Ce sommeil réparateur éteint la douleur de leurs âmes, calme leurs angoisses et retrempe leur juvénile énergie. Maintenant, ils n’ont plus à redouter la suprême défaillance, toujours possible, chez des gens exténués et ils sauront tomber la tête haute, le regard fier, sous les balles de leurs bourreaux.

La journée s’écoule dans un calme absolu. Puis la nuit. Le soleil se lève. Une heure passe encore. On leur apporte de nouveau à manger.

Ce repas sera-t-il le dernier ? Ils ne savent et se gardent bien d’interroger leur pourvoyeur qui pourrait prendre cette curiosité pour de la faiblesse.

Oui, ce sera le dernier, Marko a hâte d’en finir. On vient les chercher. Ils s’embrassent fraternellement et répondent avec fermeté :

« Nous sommes prêts. »

Pas un mot, pas une plainte, pas la plus légère récrimination. Certes, ils souffrent terriblement ; Joannès que torture la pensée de son amour brisé ; Michel et Panitza qui songent au village qu’ils ne reverront plus, aux vieux parents qui pleurent, aux fiancées qui se désespèrent.

Mais leurs traits sont calmes, et chacun dévore en silence la douleur intime qui fait saigner son cœur.

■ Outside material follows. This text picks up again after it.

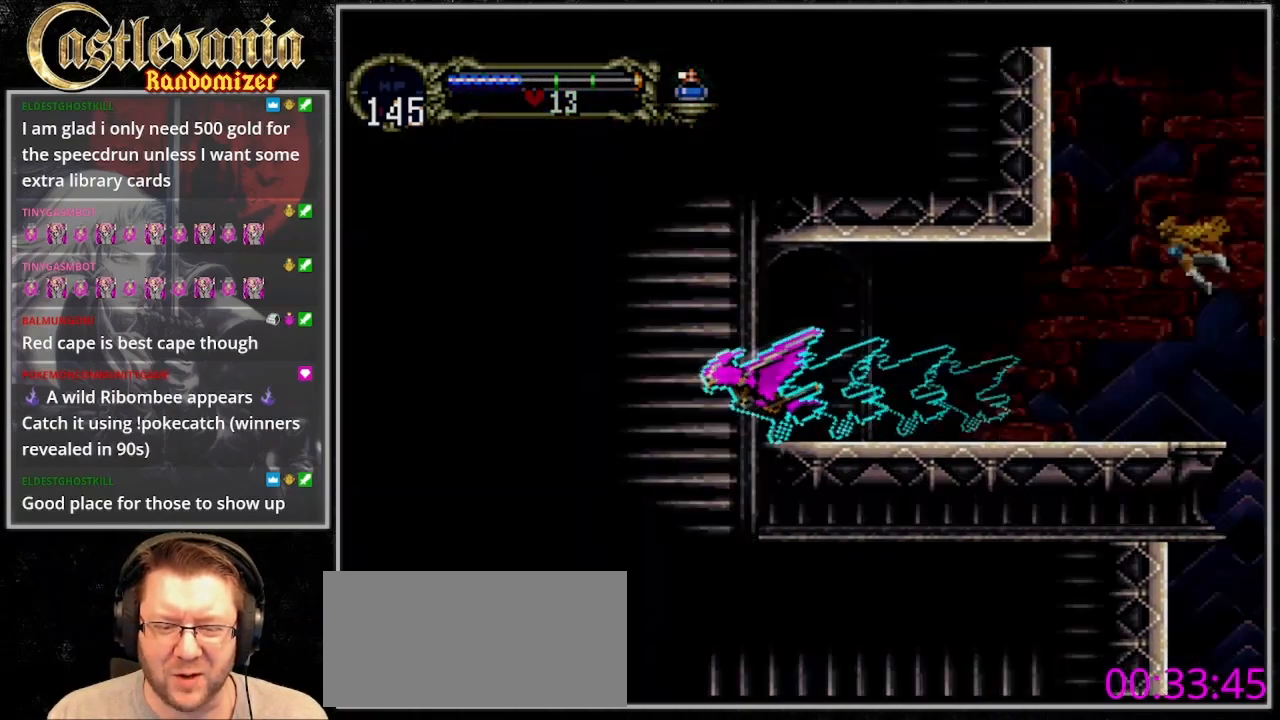
{"dt_ms": 1000, "buttons": []}
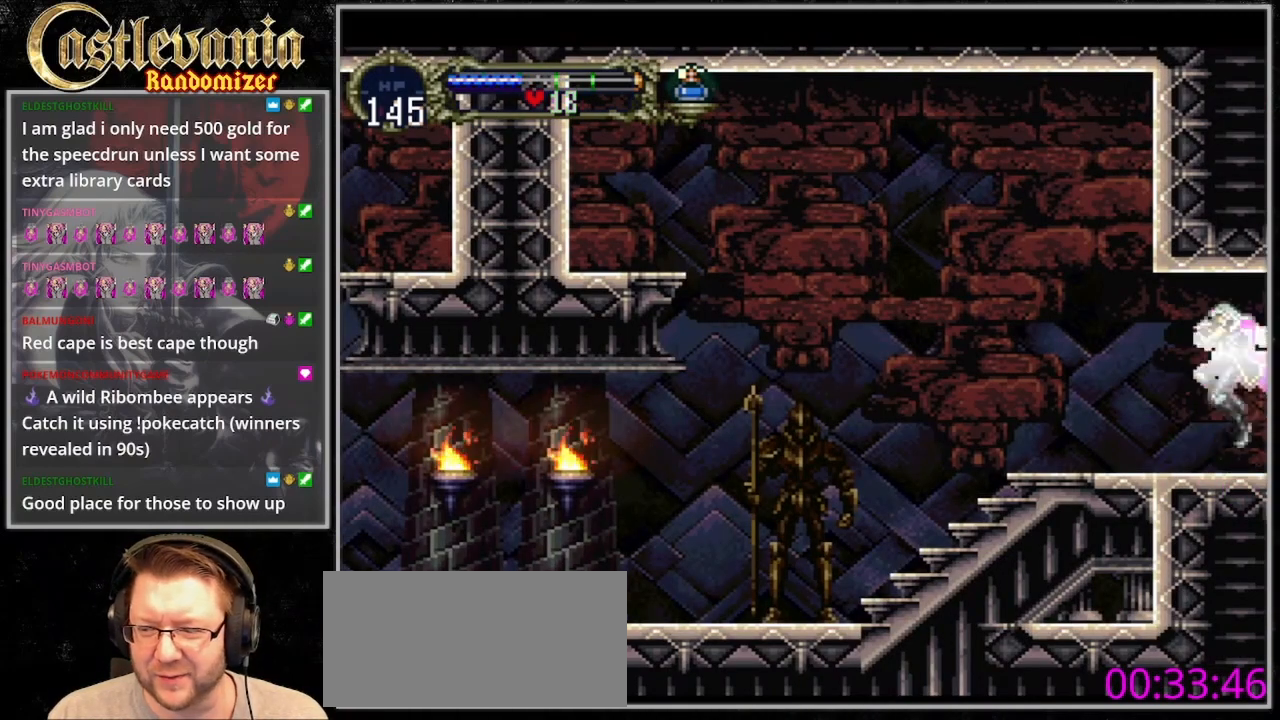
{"dt_ms": 500, "buttons": ["CIRCLE"], "events": [[67, "DPAD_RIGHT", "down"], [267, "DPAD_RIGHT", "up"], [467, "CIRCLE", "down"]]}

Une troupe nombreuse est rangée devant la demeure de Marko où se trouve l’oubliette. Tous armés jusqu’aux dents, la carabine sur l’épaule, ces hommes accueillent les condamnés par un bref salut de la tête.

De tous côtés accourent, en tumulte, les femmes et les enfants, curieux de contempler de tout près ce spectacle de mort. Marko, théâtralement vêtu de son plus riche costume, arrive flanqué de son léopard.